After director Marc Forster ("Monster's Ball," "Quantum of Solace") cast Butler in the part, the Scottish actor wanted to meet Childers so he travelled to his home in Jonestown, PA. There, Butler says, he was surrounded by all of Childers' family, "including Paige and Lynn, and a couple preacher friends of his and then just a couple other people. And it was very much in his own domain and in his element, and [he was] kind of enjoying the space and the attention, and quite rightly so; his movie was about to be made and a Hollywood actor had got off his ass and come to see him in his den.

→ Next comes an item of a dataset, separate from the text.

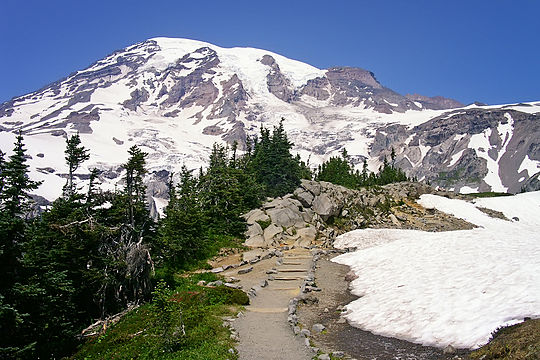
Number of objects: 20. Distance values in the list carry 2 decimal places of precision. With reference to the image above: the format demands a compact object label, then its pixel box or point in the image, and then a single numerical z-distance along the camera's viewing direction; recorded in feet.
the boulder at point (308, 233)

"And he had a toothpick in his mouth and his little cocky smile: 'What you got? What you got for me?' I sat down, and he was like, 'Here, take this,' and he gives me a gun. And so I start playing with the gun, and I think, 'Maybe I should brandish it' so I brandish it and they all go 'Whoa, whoa!' They duck. 'It's a loaded gun!'

"We were about to have our first fallout, and I was like, 'Why are you giving me a loaded gun in a small room full of fifty people?' You know? And there went the first test. But immediately I saw a man with incredible charisma. You could tell he could be very dangerous as well. A powerhouse of a man but with a great twinkle in his eye, and that's something that I really kind of grabbed on through all this was colour, really colourful character."

One of assembled journalists asks the cast about their obsessions, inspired by Childers' obsession with first drugs and then helping the children of east Africa. While the answers of her fellow actors are light-hearted or pat, 15-year-old Madeline Carroll, who works with the international aid agency Zoe International through her church, gives the most heartfelt response, indicating that she was obsessed by the stories of the children Childers rescued.

"Some of the stories just make me so sad," she says, crying now. "But some of their stories are just incredible, and that really impacted me, seeing the strength of those kids. And how can I not do a movie like this that made me open my eyes and help save some of these kids over there? How could I not do it?

"I'm very thankful for this movie, and I hope all the people walk away wanting to make a difference and willing to help people like Sam did. And the difference is Sam actually did it. We talked all day long about how we were going to do this and we were going to do that, but Sam actually did it, and I hope that people leave this movie inspired and want to do that."